Monitoring is a big topic. I can attempt to simplify it into a few categories.
- Passive Infrastructure Monitoring: Track CPU, Memory, Load, Uptime, Network, etc
- Log shipping: This is where your services stream their logs and you set alerts or metrics on certain patterns
- Active Monitoring: Ping your servers on a timer for aliveness/health, or a full verification of an API endpoint and its response
- Application Performance Monitoring: Metrics through code injection/addition to view application metrics
The one I want to discuss today is passive monitoring.

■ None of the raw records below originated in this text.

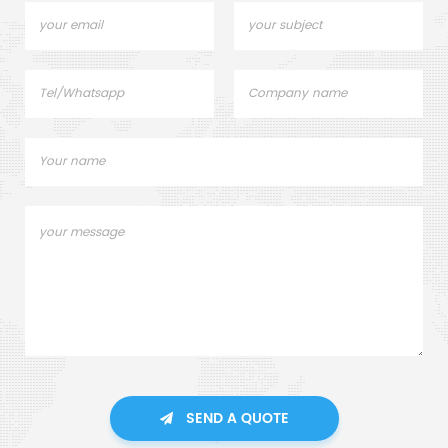
SEND A QUOTE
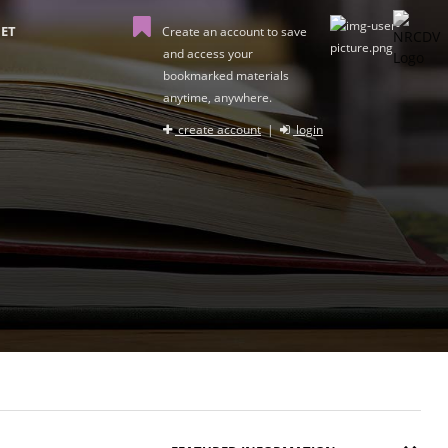
ET
Create an account to save
and access your
bookmarked materials
anytime, anywhere.
create account
|
login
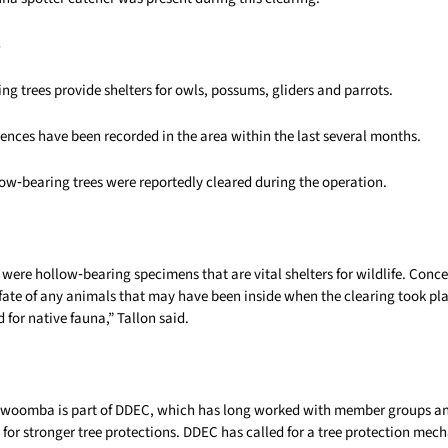
s
ng trees provide shelters for owls, possums, gliders and parrots.
ences have been recorded in the area within the last several months.
low‑bearing trees were reportedly cleared during the operation.
 were hollow‑bearing specimens that are vital shelters for wildlife. Conc
fate of any animals that may have been inside when the clearing took pla
d for native fauna,” Tallon said.
oowoomba is part of DDEC, which has long worked with member groups 
for stronger tree protections. DDEC has called for a tree protection mec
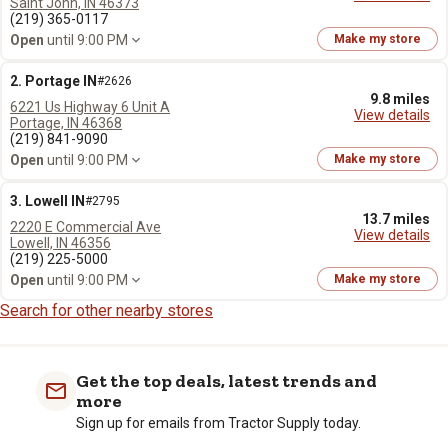
Saint John, IN 46373
(219) 365-0117
Open
until 9:00 PM
Make my store
2. Portage IN
#2626
9.8 miles
6221 Us Highway 6 Unit A
View details
Portage, IN 46368
(219) 841-9090
Open
until 9:00 PM
Make my store
3. Lowell IN
#2795
13.7 miles
2220 E Commercial Ave
View details
Lowell, IN 46356
(219) 225-5000
Open
until 9:00 PM
Make my store
Search for other nearby stores
Get the top deals, latest trends and
more
Sign up for emails from Tractor Supply today.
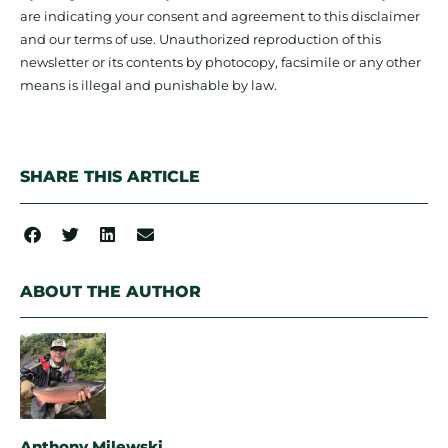
are indicating your consent and agreement to this disclaimer
and our terms of use. Unauthorized reproduction of this
newsletter or its contents by photocopy, facsimile or any other
means is illegal and punishable by law.
SHARE THIS ARTICLE
ABOUT THE AUTHOR
Anthony Milewski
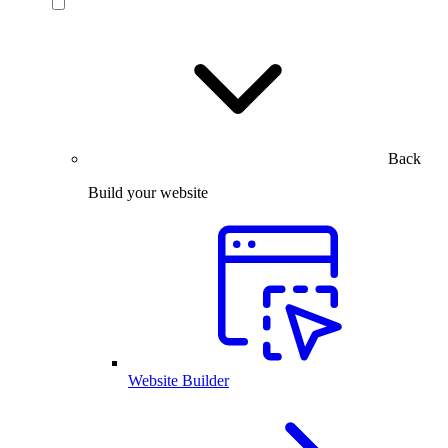
Back
Build your website
Website Builder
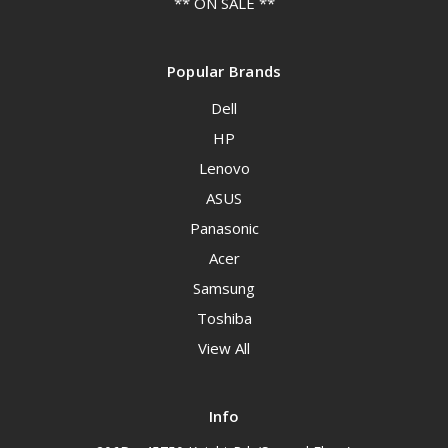
** ON SALE **
Popular Brands
Dell
HP
Lenovo
ASUS
Panasonic
Acer
Samsung
Toshiba
View All
Info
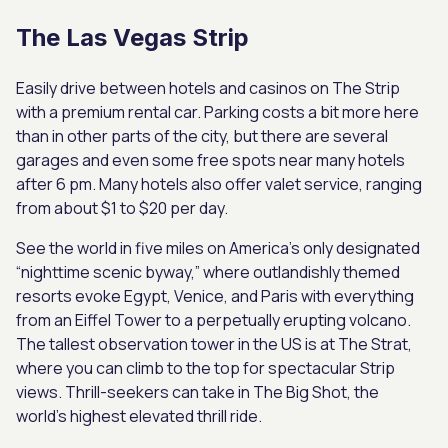
The Las Vegas Strip
Easily drive between hotels and casinos on The Strip
with a premium rental car. Parking costs a bit more here
than in other parts of the city, but there are several
garages and even some free spots near many hotels
after 6 pm. Many hotels also offer valet service, ranging
from about $1 to $20 per day.
See the world in five miles on America’s only designated
“nighttime scenic byway,” where outlandishly themed
resorts evoke Egypt, Venice, and Paris with everything
from an Eiffel Tower to a perpetually erupting volcano.
The tallest observation tower in the US is at The Strat,
where you can climb to the top for spectacular Strip
views. Thrill-seekers can take in The Big Shot, the
world’s highest elevated thrill ride.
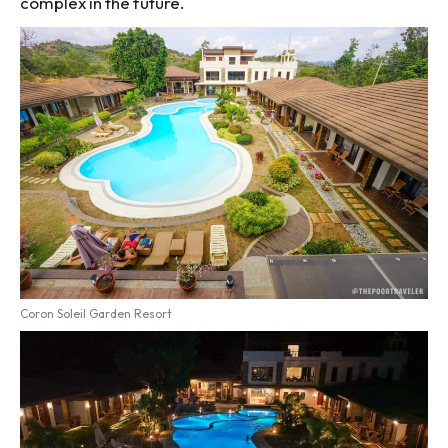
complex in the future.
Coron Soleil Garden Resort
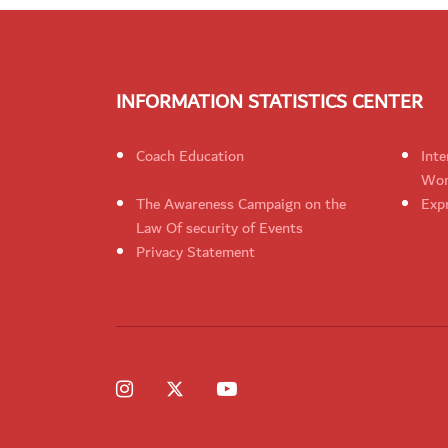
INFORMATION STATISTICS CENTER
Coach Education
Inte
Wom
The Awareness Campaign on the
Expr
Law Of security of Events
Privacy Statement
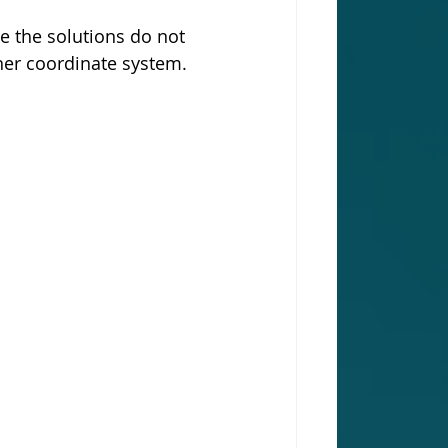
e the solutions do not 
er coordinate system. 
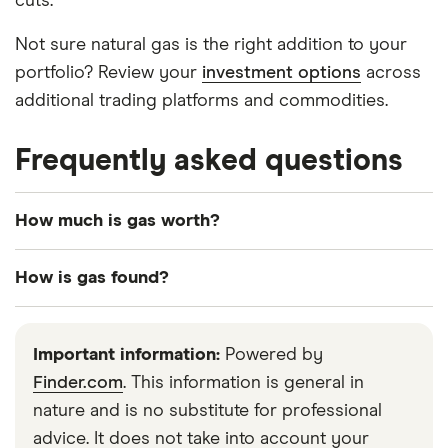
cuts.
Not sure natural gas is the right addition to your
portfolio? Review your
investment options
across
additional trading platforms and commodities.
Frequently asked questions
How much is gas worth?
Over the past 20 years, natural gas prices have
How is gas found?
whipsawed regularly between $3 per million BTUs
and nearly $20, though prices have steadily
Natural gas is found in rock formations deep
dropped to a post-2015 range of slightly below $2
underground. Once an area has been scouted for
Important information:
Powered by
to about $4.50. 2020 began at the bottom of that
natural gas, a drill is set up to begin extraction.
Finder.com
. This information is general in
range.
Often gas is extracted from the same source as
nature and is no substitute for professional
crude oil, although through different processes.
advice. It does not take into account your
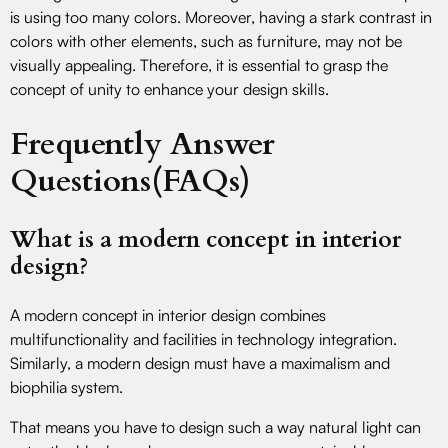
is using too many colors. Moreover, having a stark contrast in
colors with other elements, such as furniture, may not be
visually appealing. Therefore, it is essential to grasp the
concept of unity to enhance your design skills.
Frequently Answer
Questions(FAQs)
What is a modern concept in interior
design?
A modern concept in interior design combines
multifunctionality and facilities in technology integration.
Similarly, a modern design must have a maximalism and
biophilia system.
That means you have to design such a way natural light can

Unless your career depends on things working all the time, you probably don’t want to second guess yourself or have to manually check if your services or applications are up all the time.
While working on my trading bot (as seen in my portfolio), I often found that some parts of my program were going down all the time. It’s not a huge issue as with docker-compose or Kubernetes, the service will simply be restarted. However that’s not how microservices are meant to work. The solution to errors are not just turn it off and on again. So how would I know if services were restarted? One was it to check docker or kubernetes, but from say a phone while in a restartant prometheus with alerting. It is possible as it would inform me that my services are not behaving as expected and that I should check the logs to debug any further issues.
Another example would be if your application is unstable during load, you’d want to be alerted if CPU or memory has exceeded some threshold so you can find the bottleneck or determine if you need to add more resources to your project. Granted you’ll need something to export node metrics like node-exporter to do this with prometheus.